É preciso fomentar a participação de todos, ouvir e compreender as angústias e desilusões acumuladas, e encontrar novos estímulos mobilizadores, e naturalmente reforçando os meios em seu auxílio.

Filipe Guerra *

A Constituição consagra o “desenvolvimento cultural da população, a democratização do ensino e da cultura são objectivos constitucionais cujo cumprimento cabe ao Estado”. Simultaneamente ao projecto constitucional, os sucessivos governos de PS, PSD e CDS cortaram verbas e apoios consecutivamente, alijando responsabilidades governativas entregando-as às autarquias locais. Quando não a entidades privadas que no sector encontraram oportunidades de negócio, elitizando-o e reduzindo-o a critérios progressivamente mais económicos e culturalmente inúteis.

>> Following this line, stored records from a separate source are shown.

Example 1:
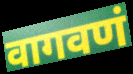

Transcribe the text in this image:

वागवणं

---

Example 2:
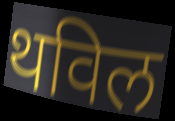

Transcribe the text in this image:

थविल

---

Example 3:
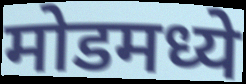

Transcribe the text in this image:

मोडमध्ये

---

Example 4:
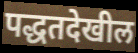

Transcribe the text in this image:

पद्धतदेखील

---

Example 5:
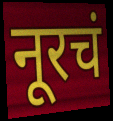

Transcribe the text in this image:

नूरचं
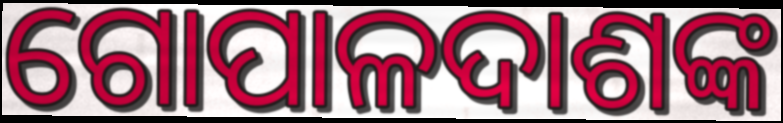
ଗୋପାଳଦାଶଙ୍କ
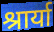
श्रार्या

No caso de Aveiro, além do desinvestimento público do Estado central, deu-se o aberrante movimento da maioria local PSD/CDS de desclassificar o Museu Nacional Santa-Joana para apenas municipal, o que foi conseguido. Naturalmente não se verificando até hoje qualquer melhoria na oferta cultural, para lá de um ou dois “acontecimentos” meramente propagandísticos e distantes da população.

O ambicioso projecto de elevação de Aveiro a “Capital Europeia da Cultura” tem sido apresentado(e vindo a ser dotado de meios materiais e humanos) como um objectivo camarário. Ora, não havendo a tal ambição qualquer oposição objectiva e de fundo, cumpre no entanto perceber quais os objectivos deste projecto e quais as suas etapas intermédias. Ou seja, se a “Capital Europeia da Cultura” é um objectivo em si mesmo ou se será o corolário de um processo cultural de progresso e de participação, quer da população ou da miríade de agentes do sector.

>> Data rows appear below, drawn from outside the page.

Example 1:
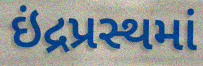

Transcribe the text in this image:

ઇંદ્રપ્રસ્થમાં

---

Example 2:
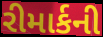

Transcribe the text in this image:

રીમાર્કની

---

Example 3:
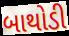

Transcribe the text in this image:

બાથોડી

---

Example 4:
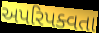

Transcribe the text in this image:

અપરિપક્વતા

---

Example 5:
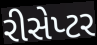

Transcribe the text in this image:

રીસેપ્ટર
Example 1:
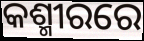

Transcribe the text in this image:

କଶ୍ମୀରରେ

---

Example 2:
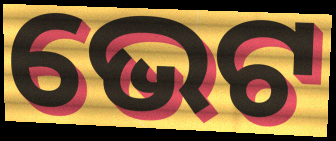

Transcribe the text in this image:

ଭେଟ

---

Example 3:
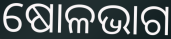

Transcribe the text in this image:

ଷୋଳଭାଗ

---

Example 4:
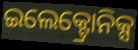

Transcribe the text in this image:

ଇଲେକ୍ଟ୍ରୋନିକ୍ସ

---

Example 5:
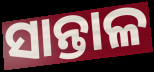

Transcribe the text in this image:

ସାନ୍ତାଳ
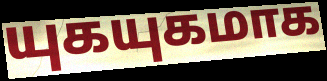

A realidade actual de Aveiro não é positiva, na esmagadora maioria, as associações e colectividades batem-se com crónicos problemas de subfinanciamento, de ruína das infraestruturas, escassa participação, e muitas vezes também de sentimentos de desesperança apenas ultrapassados pela vontade férrea e militante entrega associativa dos homens e mulheres que resistem no dia-a-dia.

É preciso fomentar a participação de todos, ouvir e compreender as angústias e desilusões acumuladas, e encontrar novos estímulos mobilizadores, e naturalmente reforçando os meios em seu auxílio. É importante ter claro que a vida cultural do Concelho não se contabiliza na miríade de festivais, concertos ou ciclos, mas sim pela participação popular, uma participação não apenas espectadora mas igualmente participativa e criativa.

A Cultura é uma componente imprescindível do desenvolvimento económico e social de um território, é factor de soberania e ampliação da democracia, e em Aveiro é urgente despertar valores, referências e raízes patrimoniais, favorecendo a liberdade criativa, o pluralismo artístico e cultural e o confronto de diferentes correntes.

* Jurista, eleito do PCP na Assembleia Municipal de Aveiro.